The findings of this study provide evidence-based data on the considerable prevalence of childhood MetS among Palestinian children. Obesity and central obesity as well as dyslipidemia were the most significant risk factors for MetS among children. Because the number of overweight and obese children is increasing and because it is evident that MetS starts at early life, we recommend that more attention should be paid on the young population at risk to reduce childhood obesity and subsequent cardiovascular diseases. Prevention of childhood obesity among Palestinian children needs high priority. Attention should be made through health care providers, social media, and educational campaigns about the benefits of losing weight in reducing MetS and its components. Depending on the results, we assume that both definitions, IDF and NCEP-ATP III, with their cutoffs used may be not realistic for diagnosing MetS in normal weight Palestinian children. Therefore, we recommend developing ethnic specific age and sex normal ranges for waist circumferences, ideally based on healthy values. More research is needed in order to identify optimal criteria for defining and establishing cut off for different MetS components for Palestinian at different age groups. However, modified NCEP-ATP/III definition with modified cut-off points for youth should be considered for the diagnosis of the MetS among obese Palestinian children unless waist circumferences with ethnicity specific values for Palestinians are established.

Declarations

Competing of interests

“The authors declare that they have no competing interests" in this section.

Ethical considerations

The study was carried out in accordance with the ethical standards, Declarations of Helsinki.
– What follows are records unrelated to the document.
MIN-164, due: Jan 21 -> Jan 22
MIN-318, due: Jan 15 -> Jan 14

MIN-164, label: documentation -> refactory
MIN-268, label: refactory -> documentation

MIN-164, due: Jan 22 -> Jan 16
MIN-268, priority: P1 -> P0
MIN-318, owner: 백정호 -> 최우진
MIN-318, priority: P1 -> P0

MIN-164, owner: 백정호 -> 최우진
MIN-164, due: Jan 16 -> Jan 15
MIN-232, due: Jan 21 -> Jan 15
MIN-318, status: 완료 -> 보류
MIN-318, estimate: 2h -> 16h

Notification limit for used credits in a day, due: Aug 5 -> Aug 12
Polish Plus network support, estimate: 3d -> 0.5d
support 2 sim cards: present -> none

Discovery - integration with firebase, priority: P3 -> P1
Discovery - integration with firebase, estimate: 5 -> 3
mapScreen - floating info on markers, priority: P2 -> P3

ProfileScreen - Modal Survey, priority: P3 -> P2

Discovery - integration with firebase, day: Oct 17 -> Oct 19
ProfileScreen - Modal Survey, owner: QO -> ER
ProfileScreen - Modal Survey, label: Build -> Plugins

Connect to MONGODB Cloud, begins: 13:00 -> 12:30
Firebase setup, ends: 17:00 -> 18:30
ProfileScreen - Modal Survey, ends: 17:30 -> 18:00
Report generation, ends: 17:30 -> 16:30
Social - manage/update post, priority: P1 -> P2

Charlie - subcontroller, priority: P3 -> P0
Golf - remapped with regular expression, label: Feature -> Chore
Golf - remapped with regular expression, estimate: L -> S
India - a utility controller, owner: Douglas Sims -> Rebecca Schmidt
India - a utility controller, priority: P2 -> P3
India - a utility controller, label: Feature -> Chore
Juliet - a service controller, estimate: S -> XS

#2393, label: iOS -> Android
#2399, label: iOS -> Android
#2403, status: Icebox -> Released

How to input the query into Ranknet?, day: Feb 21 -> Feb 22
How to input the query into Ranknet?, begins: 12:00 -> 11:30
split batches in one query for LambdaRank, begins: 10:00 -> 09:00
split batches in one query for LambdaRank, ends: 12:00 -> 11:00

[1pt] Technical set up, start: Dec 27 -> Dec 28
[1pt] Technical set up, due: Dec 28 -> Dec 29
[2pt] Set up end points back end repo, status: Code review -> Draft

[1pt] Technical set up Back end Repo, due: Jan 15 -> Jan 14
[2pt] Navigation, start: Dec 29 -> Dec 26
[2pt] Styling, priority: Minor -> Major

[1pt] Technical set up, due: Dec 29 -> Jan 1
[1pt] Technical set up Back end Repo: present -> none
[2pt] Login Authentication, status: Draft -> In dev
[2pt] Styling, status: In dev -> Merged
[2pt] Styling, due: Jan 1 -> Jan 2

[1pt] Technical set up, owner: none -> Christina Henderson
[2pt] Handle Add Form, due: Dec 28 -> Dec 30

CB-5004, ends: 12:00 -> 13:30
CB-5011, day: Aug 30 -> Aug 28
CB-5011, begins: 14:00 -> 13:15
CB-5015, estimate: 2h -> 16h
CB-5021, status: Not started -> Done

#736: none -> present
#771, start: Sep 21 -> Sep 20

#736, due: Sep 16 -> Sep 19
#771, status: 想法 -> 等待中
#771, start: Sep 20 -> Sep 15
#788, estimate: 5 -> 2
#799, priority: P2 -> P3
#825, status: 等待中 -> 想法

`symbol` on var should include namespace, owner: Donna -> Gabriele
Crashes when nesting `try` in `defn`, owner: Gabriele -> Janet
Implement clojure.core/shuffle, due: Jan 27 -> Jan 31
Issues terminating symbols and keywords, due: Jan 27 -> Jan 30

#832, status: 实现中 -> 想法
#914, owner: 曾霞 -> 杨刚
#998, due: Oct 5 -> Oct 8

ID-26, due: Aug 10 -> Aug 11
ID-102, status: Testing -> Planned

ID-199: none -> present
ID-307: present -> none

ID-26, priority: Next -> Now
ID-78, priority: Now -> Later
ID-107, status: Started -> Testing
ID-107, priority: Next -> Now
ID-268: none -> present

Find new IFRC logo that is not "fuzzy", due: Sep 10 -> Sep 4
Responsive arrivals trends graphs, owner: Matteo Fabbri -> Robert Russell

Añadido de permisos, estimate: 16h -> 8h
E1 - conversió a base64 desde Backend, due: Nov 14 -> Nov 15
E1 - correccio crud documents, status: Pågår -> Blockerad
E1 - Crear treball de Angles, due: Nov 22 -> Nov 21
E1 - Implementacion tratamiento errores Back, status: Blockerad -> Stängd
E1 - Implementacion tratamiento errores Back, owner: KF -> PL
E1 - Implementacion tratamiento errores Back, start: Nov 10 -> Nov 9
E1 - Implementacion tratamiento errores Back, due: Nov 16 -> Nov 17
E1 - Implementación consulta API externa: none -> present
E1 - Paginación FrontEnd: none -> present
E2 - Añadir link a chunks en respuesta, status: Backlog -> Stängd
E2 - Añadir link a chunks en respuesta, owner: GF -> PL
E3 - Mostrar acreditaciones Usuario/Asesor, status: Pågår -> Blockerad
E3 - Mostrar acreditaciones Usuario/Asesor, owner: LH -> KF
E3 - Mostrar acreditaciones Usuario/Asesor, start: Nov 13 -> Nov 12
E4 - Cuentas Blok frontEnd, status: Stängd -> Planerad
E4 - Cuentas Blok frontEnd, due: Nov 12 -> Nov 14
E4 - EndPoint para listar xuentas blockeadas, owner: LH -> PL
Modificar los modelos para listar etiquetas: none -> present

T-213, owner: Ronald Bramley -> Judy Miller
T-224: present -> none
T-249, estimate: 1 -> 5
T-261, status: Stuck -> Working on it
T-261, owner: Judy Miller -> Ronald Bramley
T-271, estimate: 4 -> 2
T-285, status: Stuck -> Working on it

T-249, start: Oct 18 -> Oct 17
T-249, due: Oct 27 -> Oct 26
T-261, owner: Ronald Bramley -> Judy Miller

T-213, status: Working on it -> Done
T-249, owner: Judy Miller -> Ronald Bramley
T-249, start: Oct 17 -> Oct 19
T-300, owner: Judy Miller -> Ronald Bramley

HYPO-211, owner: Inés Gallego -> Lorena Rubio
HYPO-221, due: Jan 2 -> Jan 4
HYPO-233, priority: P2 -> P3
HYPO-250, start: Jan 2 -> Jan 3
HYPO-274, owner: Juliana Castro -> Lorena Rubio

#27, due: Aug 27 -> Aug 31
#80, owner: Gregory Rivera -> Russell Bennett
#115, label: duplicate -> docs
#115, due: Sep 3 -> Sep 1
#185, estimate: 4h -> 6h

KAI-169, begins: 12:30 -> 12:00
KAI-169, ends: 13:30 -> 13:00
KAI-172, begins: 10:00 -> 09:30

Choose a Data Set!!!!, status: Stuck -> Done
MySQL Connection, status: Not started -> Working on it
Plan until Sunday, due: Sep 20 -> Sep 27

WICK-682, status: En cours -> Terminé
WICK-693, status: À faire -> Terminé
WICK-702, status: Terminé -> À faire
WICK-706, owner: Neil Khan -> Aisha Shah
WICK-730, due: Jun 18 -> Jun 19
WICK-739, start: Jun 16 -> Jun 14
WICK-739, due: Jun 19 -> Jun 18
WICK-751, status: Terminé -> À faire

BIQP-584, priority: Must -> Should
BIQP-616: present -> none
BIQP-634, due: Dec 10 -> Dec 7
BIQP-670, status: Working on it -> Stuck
Approval was obtained from Institutional Review Board "IRB" at An-Najah National University in Palestine prior to the research conduction. Permission from the Ministry of Education and the principal of the school was granted. All study participants were freely accepted to join the study and they provided a signed consent form from their parents. All were assured that all data collected would be confidential and available for the researcher only. It was explained to the participants that they had the right to withdraw from the research anytime. Blood tests were free and the participants did not pay for it.

Consent for publication

“Not applicable” in this section.

Author’s contributors

BD wrote the initial draft of the manuscript. BD, AAH, LN, and SA contributed to the study design and literature the search, AAH, LN, and SA carried out the data collection. BD, AAH analyzed the data and prepared data tables. All authors were involved in interrupting the data and had full approval of the submitted and published version and all authors approved the final manuscript.

Availability of data and materials

Most data generated or analysed during this study are included in this manuscript. Other data that support the findings of this study and/or analysed during the current study are available from the corresponding author on reasonable request.

Acknowledgments

We are very grateful to Ministry of Education-Nablus division and for their cooperation and help.